● **Passage for review**
╭──
Employers in 16 states have succeeded in convincing their state 
lawmakers to allow mandatory direct deposit. In all of these 16 
states the employer can require workers to receive their pay 
via direct deposit so long as the worker is permitted to choose 
the financial institution.
    And I give you that introduction just to give you an idea 
of how popular direct deposit is among our members.
    My detailed testimony gives some explanation about how 
employers work with the ACH system, and I think most of the 
witnesses have already given that presentation, so I will skip 
over that. But I wanted to talk a little bit about the 
relationship of employers with payroll processors.
    Information circulated by this subcommittee suggests that 
there are more than 3,000 independent payroll processors 
handling payroll for U.S. employers. Many of these processors, 
along with the larger public companies, are members of the 
American Payroll Association. Both the independents and the 
large processors vie aggressively for business among APA's 
21,000 employer members. These payroll processors market to our 
members by buying advertising in our magazines, exhibiting in 
our conferences, and sponsoring payroll-related events, such as 
National Payroll Week.
    In fact, several hundred of these vendors will be leasing 
space in our exhibit hall during our annual meeting next month 
in San Antonio.
    The active marketing presence of so many payroll processors 
suggests that competition is stiff, and the fact that about 
half of our members use a payroll processor to assist in all or 
part of the payroll administration suggests that business in 
this industry is thriving.
    An informal survey we conducted of our membership in 
preparation for this hearing supported that premise. As part of 
this informal survey, we sent an e-mail to several hundred 
American payroll association members, asking about the fees 
they pay to originated direct deposit.
    And I see I am running a little bit long to. Should I 
summarize our may I continue?
    Chairman Toomey. Finish the thought you are on. You have a 
little time left.
    Ms. Zeidner. Okay. I received a broad array of answers, and 
in some instances the banker service bureau processing the 
payroll charge to flat fee. In other arrangements the employer 
was charged a flat fee per transmission, plus a fee per direct 
deposit transaction.
    Responses to our informal survey suggested that fees 
generally range from about three cents to 10 cents per 
transaction. Some companies paid only per transaction, and in 
these instances the fee seemed slightly higher, around 15 cents 
per transaction.
    I asked our members whether loss of float figured into 
their decision to offer direct deposit or not. Information 
circulated by this subcommittee suggests that at least one 
smaller payroll processor believes--he or she believes she is 
at a disadvantage because he or she must ask employer clients 
to prefund their payroll to ensure that the employer has the 
funds on hand on payday.
╰──
● **Work task 1**
From the hearing testimony on direct deposit, extract the passage between "Employers in 16" and "with payroll processors.", inclusive.
● **Work task 2**
According to the hearing testimony on direct deposit, how many employer members does the American Payroll Association have?
● **Work task 3**
Decide whether each statement agrees with the hearing testimony on direct deposit. (a) About half of the association's members use a payroll processor for all or part of their payroll administration. (b) The association's annual meeting next month will take place in Dallas. (c) Companies that paid only per transaction saw lower fees, around 2 cents per transaction.

● **Records provided**
╭──
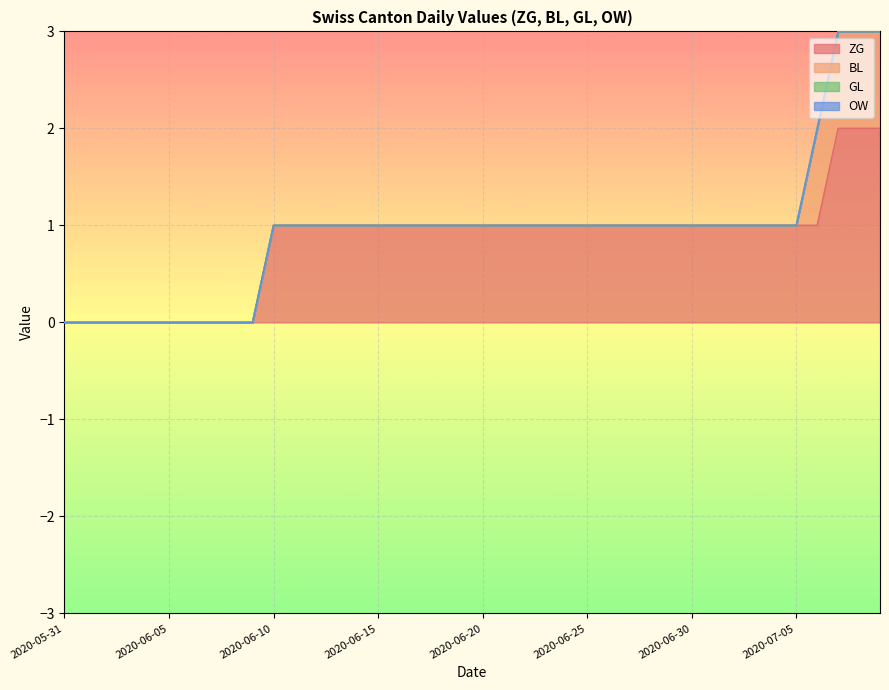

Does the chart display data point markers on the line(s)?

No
╰──
╭──
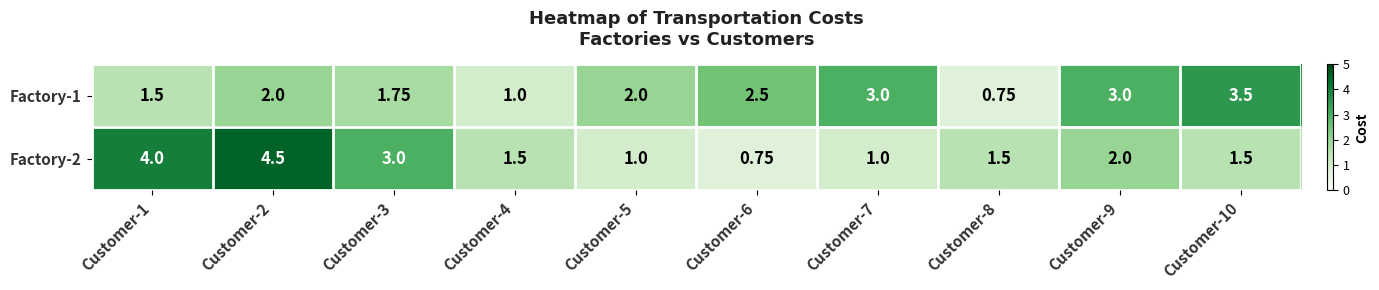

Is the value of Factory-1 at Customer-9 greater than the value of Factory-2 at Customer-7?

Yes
╰──
● **Solution 1**
Employers in 16 states have succeeded in convincing their state 
lawmakers to allow mandatory direct deposit. In all of these 16 
states the employer can require workers to receive their pay 
via direct deposit so long as the worker is permitted to choose 
the financial institution.
    And I give you that introduction just to give you an idea 
of how popular direct deposit is among our members.
    My detailed testimony gives some explanation about how 
employers work with the ACH system, and I think most of the 
witnesses have already given that presentation, so I will skip 
over that. But I wanted to talk a little bit about the 
relationship of employers with payroll processors.

● **Solution 2**
21,000

● **Solution 3**
(a) Yes: "about half of our members use a payroll processor to assist in all or part of the payroll administration"
(b) No: "during our annual meeting next month in San Antonio"
(c) No: "in these instances the fee seemed slightly higher, around 15 cents per transaction"